ハージェント家の天使
 モニカもティカに続いて「失礼します」と言いながら入ると、客間にはヴィオーラとペルラが居たのだった。
 椅子に座ったヴィオーラと、側に立っていたペルラは楽しそうに話しをしていた。
 ヴィオーラは仕事が終わってから直接来たのか、騎士団の制服のままだった。
「こんばんは、モニカさん」
 ヴィオーラは椅子から立ち上がりながら、挨拶をしたのだった。
「こんばんは、ヴィオーラ様」
 モニカはヴィオーラの向かいまでやってくると、ティカに椅子を引いてもらって座ったのだった。

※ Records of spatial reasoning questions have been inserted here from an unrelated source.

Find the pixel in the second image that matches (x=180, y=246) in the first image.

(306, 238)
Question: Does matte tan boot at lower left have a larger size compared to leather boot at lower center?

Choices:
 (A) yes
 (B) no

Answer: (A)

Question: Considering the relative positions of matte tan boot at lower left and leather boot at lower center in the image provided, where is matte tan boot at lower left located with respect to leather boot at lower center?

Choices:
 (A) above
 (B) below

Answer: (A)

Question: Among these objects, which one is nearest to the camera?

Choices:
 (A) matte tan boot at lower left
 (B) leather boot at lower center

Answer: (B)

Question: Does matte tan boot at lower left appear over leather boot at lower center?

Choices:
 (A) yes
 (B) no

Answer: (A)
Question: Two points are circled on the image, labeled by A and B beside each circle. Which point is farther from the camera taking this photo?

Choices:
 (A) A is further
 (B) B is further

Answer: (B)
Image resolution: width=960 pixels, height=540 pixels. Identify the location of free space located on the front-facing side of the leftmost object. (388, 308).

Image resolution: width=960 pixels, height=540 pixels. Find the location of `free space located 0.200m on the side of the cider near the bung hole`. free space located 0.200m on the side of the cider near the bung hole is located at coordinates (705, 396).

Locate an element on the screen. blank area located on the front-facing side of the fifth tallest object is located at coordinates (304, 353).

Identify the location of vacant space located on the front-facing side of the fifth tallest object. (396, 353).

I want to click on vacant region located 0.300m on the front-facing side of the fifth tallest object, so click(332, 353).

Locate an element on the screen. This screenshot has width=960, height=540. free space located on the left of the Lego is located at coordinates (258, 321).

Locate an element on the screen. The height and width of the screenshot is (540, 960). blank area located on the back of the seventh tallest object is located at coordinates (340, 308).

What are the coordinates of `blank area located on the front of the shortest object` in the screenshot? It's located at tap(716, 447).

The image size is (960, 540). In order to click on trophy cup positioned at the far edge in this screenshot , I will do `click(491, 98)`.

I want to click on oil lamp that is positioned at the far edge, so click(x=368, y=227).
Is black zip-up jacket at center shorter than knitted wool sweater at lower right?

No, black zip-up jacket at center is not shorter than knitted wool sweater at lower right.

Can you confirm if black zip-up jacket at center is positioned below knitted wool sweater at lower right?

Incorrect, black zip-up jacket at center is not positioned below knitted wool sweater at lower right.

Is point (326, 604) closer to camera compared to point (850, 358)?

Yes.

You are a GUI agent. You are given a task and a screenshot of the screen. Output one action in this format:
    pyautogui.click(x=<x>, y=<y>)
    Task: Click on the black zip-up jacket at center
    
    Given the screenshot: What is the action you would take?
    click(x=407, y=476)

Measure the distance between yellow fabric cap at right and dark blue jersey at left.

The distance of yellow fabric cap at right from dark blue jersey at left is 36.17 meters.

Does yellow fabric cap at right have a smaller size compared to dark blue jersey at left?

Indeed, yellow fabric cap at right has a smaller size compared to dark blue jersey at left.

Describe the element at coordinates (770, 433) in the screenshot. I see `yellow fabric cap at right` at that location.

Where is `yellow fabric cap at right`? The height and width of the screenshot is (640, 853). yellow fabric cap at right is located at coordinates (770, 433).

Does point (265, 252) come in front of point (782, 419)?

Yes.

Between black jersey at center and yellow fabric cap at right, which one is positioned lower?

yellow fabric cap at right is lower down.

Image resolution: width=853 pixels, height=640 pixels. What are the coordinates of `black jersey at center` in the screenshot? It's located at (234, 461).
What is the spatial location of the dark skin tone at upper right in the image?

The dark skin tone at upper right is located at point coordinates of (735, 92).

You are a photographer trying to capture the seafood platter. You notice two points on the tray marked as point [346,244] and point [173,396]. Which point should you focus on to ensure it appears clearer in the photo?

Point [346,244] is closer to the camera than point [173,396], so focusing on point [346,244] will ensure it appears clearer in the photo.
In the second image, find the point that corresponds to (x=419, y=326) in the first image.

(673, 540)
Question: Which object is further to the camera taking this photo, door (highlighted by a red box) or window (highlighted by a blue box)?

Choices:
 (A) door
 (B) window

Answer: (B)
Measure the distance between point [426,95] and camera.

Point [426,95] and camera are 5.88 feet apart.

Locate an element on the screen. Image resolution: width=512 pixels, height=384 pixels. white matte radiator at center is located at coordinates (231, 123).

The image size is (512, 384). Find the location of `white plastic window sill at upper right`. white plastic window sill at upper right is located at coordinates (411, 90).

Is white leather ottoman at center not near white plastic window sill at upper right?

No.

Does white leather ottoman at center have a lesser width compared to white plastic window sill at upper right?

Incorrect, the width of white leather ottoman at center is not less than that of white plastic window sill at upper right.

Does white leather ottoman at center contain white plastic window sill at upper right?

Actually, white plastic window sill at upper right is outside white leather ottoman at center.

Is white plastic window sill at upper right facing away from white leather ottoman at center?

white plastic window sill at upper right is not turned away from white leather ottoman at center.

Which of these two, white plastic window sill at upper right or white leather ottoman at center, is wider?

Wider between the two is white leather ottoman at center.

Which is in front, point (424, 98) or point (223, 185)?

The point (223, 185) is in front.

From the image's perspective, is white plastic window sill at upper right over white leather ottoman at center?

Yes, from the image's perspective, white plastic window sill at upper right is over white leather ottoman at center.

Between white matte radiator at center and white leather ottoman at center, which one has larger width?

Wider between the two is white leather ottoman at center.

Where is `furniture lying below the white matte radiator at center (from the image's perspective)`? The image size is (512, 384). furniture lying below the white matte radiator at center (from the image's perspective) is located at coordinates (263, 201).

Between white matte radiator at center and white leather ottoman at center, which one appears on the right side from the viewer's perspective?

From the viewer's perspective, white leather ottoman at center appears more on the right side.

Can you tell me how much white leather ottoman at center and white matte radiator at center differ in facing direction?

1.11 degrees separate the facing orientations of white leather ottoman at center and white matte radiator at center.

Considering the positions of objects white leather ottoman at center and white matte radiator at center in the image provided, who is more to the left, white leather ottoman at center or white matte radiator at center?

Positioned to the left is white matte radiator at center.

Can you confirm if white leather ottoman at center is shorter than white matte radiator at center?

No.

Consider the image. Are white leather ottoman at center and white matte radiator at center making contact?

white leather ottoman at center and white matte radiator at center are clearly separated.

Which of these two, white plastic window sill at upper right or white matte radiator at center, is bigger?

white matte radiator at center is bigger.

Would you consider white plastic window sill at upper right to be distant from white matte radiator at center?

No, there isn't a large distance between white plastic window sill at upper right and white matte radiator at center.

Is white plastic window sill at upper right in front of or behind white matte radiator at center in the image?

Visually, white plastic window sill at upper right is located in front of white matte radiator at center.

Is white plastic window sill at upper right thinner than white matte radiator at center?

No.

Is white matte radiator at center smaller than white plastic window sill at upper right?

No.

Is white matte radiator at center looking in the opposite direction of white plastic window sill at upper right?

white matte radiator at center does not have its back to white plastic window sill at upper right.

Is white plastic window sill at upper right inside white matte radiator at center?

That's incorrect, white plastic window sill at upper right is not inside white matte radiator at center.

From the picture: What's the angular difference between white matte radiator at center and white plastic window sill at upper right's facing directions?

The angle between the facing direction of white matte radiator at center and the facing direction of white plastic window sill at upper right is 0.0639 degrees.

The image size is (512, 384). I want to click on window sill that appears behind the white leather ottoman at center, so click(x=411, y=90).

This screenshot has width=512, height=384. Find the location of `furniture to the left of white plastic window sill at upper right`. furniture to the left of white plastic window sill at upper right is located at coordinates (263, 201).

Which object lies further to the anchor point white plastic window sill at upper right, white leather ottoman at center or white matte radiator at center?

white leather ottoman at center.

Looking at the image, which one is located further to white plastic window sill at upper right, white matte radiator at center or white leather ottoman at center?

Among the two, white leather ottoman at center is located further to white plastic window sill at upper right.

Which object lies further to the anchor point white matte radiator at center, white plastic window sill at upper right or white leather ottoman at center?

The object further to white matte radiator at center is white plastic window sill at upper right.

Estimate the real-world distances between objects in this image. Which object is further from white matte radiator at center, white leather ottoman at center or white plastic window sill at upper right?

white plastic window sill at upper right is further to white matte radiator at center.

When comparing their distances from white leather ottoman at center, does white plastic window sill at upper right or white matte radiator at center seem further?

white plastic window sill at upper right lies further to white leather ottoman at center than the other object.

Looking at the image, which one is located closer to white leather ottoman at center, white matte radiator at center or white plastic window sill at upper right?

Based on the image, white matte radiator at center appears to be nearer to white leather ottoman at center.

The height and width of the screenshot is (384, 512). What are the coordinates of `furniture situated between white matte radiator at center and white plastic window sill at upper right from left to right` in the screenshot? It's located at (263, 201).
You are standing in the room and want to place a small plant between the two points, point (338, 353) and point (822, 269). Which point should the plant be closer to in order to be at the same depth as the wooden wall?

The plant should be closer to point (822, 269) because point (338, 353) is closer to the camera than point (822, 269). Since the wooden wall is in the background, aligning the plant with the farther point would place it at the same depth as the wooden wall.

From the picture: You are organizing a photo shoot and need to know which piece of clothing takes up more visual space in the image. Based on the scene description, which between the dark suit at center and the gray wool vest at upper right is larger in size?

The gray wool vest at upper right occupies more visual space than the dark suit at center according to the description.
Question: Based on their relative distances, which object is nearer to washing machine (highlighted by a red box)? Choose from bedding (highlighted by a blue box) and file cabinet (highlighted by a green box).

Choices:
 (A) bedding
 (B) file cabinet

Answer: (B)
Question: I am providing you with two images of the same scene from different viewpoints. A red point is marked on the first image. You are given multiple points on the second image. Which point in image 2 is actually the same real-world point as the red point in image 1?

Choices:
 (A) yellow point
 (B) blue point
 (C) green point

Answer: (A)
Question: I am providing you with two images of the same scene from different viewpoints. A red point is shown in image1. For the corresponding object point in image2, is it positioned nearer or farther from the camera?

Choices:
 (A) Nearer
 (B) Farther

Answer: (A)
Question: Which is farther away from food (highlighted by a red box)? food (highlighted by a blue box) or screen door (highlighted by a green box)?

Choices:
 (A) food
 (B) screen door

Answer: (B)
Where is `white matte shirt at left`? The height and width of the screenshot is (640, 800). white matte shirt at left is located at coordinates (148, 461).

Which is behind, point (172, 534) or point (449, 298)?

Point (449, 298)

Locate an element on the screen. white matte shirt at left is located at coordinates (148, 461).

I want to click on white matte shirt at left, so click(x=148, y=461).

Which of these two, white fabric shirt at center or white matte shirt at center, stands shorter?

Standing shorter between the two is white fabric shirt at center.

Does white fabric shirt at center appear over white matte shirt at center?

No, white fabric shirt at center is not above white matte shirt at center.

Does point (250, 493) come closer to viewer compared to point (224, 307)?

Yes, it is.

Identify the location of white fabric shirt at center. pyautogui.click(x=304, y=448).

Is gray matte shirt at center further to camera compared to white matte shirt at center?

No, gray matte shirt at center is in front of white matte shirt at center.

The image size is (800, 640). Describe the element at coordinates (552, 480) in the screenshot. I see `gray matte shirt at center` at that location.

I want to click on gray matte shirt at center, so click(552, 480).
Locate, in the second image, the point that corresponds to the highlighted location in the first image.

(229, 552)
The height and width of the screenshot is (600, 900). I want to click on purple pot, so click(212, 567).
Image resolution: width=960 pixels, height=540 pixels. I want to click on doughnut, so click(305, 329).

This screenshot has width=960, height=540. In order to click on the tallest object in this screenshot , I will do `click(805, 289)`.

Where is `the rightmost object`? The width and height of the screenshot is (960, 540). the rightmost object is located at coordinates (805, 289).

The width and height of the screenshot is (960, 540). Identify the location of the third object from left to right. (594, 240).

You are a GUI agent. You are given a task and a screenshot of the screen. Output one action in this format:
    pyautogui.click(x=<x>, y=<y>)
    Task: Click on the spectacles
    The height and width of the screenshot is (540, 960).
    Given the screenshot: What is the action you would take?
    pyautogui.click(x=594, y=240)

「こんな時間にすみません。ですが、急いで渡した方がいいと思い、こちらをお持ちしました」
 そうして、ヴィオーラは手に持っていた白色の小箱をモニカに渡してきた。
「開けてもいいですか?」
 モニカはヴィオーラが頷くと、小箱を開けたのだった。

「これは、指輪ですか?」
「ええ。魔法石の指輪です。マキウスに頼まれて、急ぎ用意をさせました」
 小箱の中には、小さな青色の石がはまった銀色の指輪が入っていた。
 青色の石は等間隔に並んでおり、石と石の間には何か文字が書いてあったのだった。
「急いでいたので、指輪しか用意が出来ませんでした。もし、デザインが気に入らなければ、別の形に変えて下さって構いません」
 ヴィオーラによると、魔法石さえあればどんな形でもいいらしい。
 その際に、魔法石を抑制する呪文を刻む事を忘れなければ。
 特にアクセサリー系は持ち運びしやすく、オシャレな事から、男女問わず人気のデザインらしい。

「ありがとうございます。ヴィオーラ様」
 モニカは早速、指輪をはめた。
 指輪は左手の薬指にピッタリと収まったのだった。
「最初の魔力は、必ずマキウスから貰って下さい。そうする事で、魔法石もマキウスを認識します」
「ありがとうございます。では、マキウス様が帰宅したらお願いしてみます!」

 モニカが指輪を見て目を輝かせていると、ヴィオーラは「それから」と続けたのだった。
「どうしても、モニカさんとお話ししてみたかったのです」
「私とですか?」
 ヴィオーラの真剣な表情に、モニカは背筋を伸ばした。
 何を言われるのかと、モニカが身構えているとヴィオーラは深いため息をついたのだった。